Suppose $\sigma=(a_1,a_2,a_3…,a_n)$ be a permutation of $(1,2,3,…n)$. A pair $(a_i,a_j)$ is said to correspond to an inversion of $\sigma$, if $i<j$ but $a_i > a_j$. How many permutations of $(1,2,3…n)$, $(n\geq 3)$, have exactly $2$ inversions?
Example: In the permutation $(2,4,5,3,1)$, there are 6 inversions corresponding to the pairs $(2,1),(4,3), (4,1), (5,3), (5,1), (3,1)$.
Can anyone give a recursive proof for this one? I tried to get one, but I dont get a proper solution..
Best Answer
Consider the following method of building a permutation. For each number in $\{1,2,\dots,n\}$ in increasing order, insert it anywhere in the line of the previously made numbers. The $i^{th}$ number can be inserted in $i$ places, and the number of inversions that insertion will add is anywhere between $0$ and $i-1$. For example, there is only one place to put $1$, effectively creating the list. There are $2$ places to put $2$, either before or after the $1$.

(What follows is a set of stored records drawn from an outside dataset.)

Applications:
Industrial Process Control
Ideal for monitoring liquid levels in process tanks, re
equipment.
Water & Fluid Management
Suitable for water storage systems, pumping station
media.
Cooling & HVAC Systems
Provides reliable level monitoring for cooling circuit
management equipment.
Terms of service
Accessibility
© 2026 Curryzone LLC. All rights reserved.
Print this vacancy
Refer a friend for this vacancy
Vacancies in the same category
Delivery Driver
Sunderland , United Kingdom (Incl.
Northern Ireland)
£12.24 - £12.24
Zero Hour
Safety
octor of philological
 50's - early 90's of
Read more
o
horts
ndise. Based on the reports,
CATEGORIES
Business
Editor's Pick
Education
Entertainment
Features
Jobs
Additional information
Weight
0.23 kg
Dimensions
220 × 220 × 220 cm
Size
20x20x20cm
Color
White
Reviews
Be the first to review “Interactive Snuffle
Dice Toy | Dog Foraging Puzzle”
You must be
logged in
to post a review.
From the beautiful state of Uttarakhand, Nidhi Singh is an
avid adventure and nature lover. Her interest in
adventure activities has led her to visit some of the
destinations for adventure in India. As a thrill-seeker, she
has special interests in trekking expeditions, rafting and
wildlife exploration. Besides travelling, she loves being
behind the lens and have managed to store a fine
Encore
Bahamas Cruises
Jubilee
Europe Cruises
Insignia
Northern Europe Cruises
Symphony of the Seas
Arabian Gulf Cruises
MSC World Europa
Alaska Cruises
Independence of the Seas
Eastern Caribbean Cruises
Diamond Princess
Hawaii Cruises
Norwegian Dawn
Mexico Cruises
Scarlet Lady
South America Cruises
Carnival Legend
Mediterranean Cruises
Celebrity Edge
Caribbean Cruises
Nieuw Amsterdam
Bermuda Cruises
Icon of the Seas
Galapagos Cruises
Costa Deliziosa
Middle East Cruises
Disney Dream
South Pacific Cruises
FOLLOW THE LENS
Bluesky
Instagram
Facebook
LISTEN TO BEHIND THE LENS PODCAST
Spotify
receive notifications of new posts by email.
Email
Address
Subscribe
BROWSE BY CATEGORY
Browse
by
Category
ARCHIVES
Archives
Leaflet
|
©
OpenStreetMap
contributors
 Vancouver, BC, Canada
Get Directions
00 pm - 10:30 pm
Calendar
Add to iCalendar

How many ways are there to end up with two inversions? There are two ways this can happen; either there were two steps which each created one inversion (and every other step made zero), or there was only one step which created two inversions. In the former case, there are $\binom{n-1}2$ ways to choose the two steps which created the inversions (as the first step, where $1$ is inserted into an empty list, cannot create any inversions), and there is are $n-2$ ways to choose a step where two inversions are created (as this cannot happen on the first or second steps). Therefore, the total number of ways is $$ \binom{n-1}2+n-2 = \frac{(n+1)(n-2)}2 $$